Threatening to pull the US out of the World Trade Organisation (WTO) over what he described as its unfair treatment of America, President Donald Trump last month said that India and China are no longer "developing nations" and are "taking advantage" of the tag from the global trade body.
Earlier this week, Australian Prime Minister Scott Morrison during his visit to the US criticised China's continuing status as a developing country under the WTO rules, bolstering Trump's claim.
Addressing the Chicago Council on Global Affairs, Mr Morrison said it was time for China to accept greater responsibility.
Countering Mr Morrison's assertion, Chinese Foreign Ministry spokesman Geng Shuang said, "China is still a developing country. There is an extensive widespread consensus. So, sticking to our position of our status as a developing country is the basic right for developing countries and upholding international justice."
Underlining that the WTO's present classification for the developing countries is "reasonable", he said, "China still has the problem of inadequate and unbalanced development. We are faced with the difficulty of improving our development quality and effectiveness."
"Who is the developing country of the WTO and what are the standards and procedures we should follow, such questions needs to be decided by members of WTO," Geng Shuang said.
Development is a multi-dimensional concept and as the biggest developing country, China will continue to make contributions in line with its own capability and development level, he said.
China, Geng Shuang said, will also help other developing countries to achieve common development and to ensure the right development of the WTO reform.
Mr Morrison had characterised China as a "newly developed" economy, and argued that the status conferred developed-world obligations on the Chinese leadership.
"Having achieved this status, it is important that China's trade arrangements and participation in addressing important global environmental challenges, with transparency in their partnerships and support for developing nations, reflect this new status and the responsibilities that go with it as a world power," the Australian prime minister said.

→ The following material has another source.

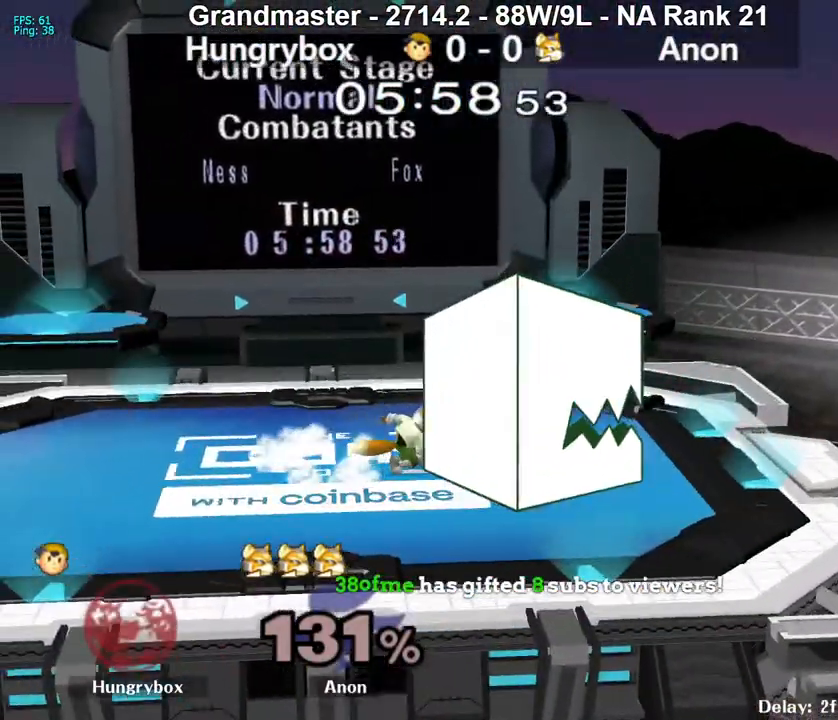
{"dt_ms": 500, "buttons": [], "left_stick": "center", "right_stick": "center", "events": []}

He said global institutions "must adjust their settings for China, in recognition of this new status. That means more will be expected, as has always been the case for nations like the US".
Observers say the WTO does not have a framework defining which countries are developing and which are already developed. Instead, nations are left to classify themselves as they see fit.

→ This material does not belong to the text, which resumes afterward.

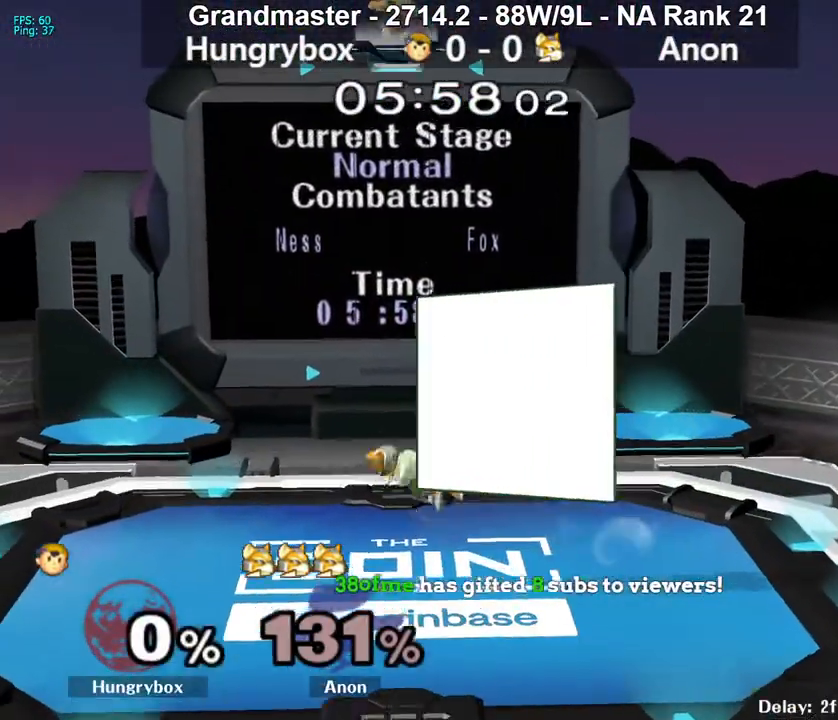
{"dt_ms": 500, "buttons": [], "left_stick": "center", "right_stick": "center", "events": []}
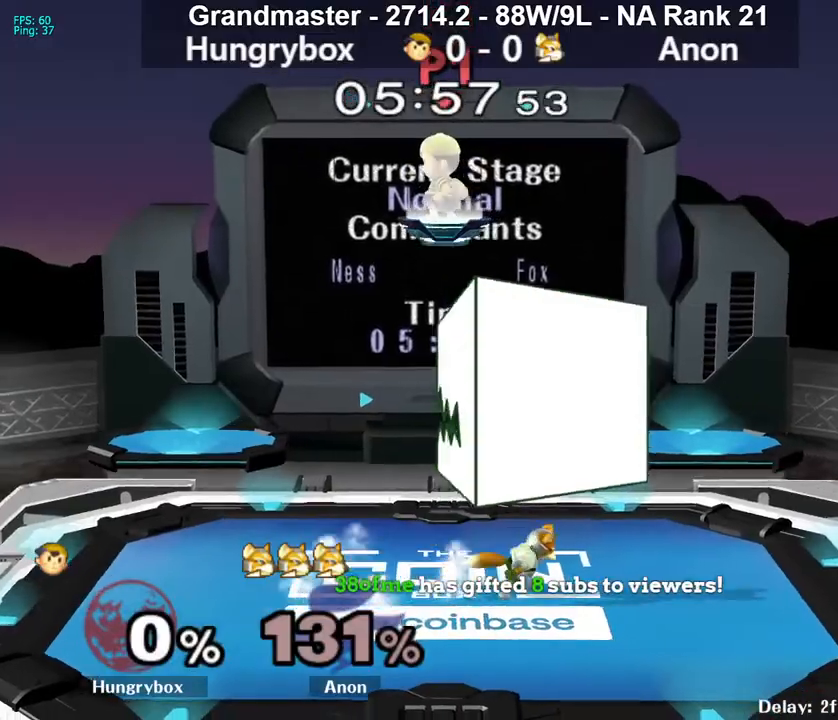
{"dt_ms": 500, "buttons": [], "left_stick": "down-right", "right_stick": "center", "events": [[417, "left_stick", "down-right"]]}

As a self-identified developing country, China receives a range of perks. For example, it gets more time to implement WTO commitments, procedural advantages in disputes and access to subsidies in certain economic sectors, a report by the news.com.au said.

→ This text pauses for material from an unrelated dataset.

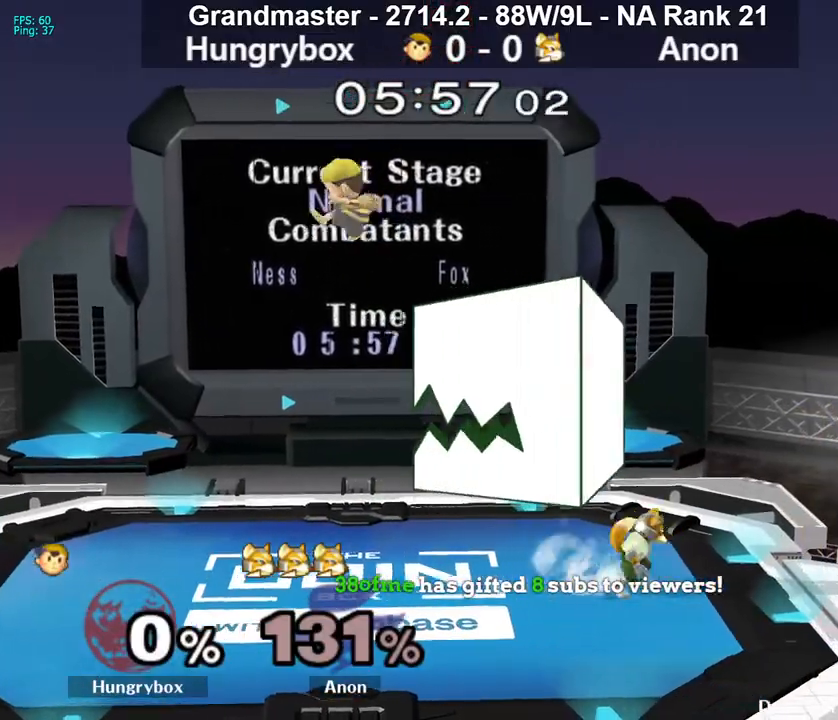
{"dt_ms": 500, "buttons": ["Y"], "left_stick": "down-right", "right_stick": "center", "events": [[500, "Y", "down"]]}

This is a real sore point for Trump, who believes the size of the Chinese economy should disqualify it from such special treatment, it said.
A recent World Bank report said since initiating market reforms in 1978, China has experienced rapid economic and social development. The GDP growth has averaged nearly 10 per cent a year - the fastest sustained expansion by a major economy in history - and more than 850 million people have lifted themselves out of poverty.
China reached all the Millennium Development Goals (MDGs) by 2015. Although China's GDP growth has gradually slowed since 2012, as needed for a transition to more balanced and sustainable growth, it is still relatively high by current global standards, the report said.
With a population of 1.3 billion, China is the world's second largest economy and the largest if measured in purchasing price parity terms, the report said.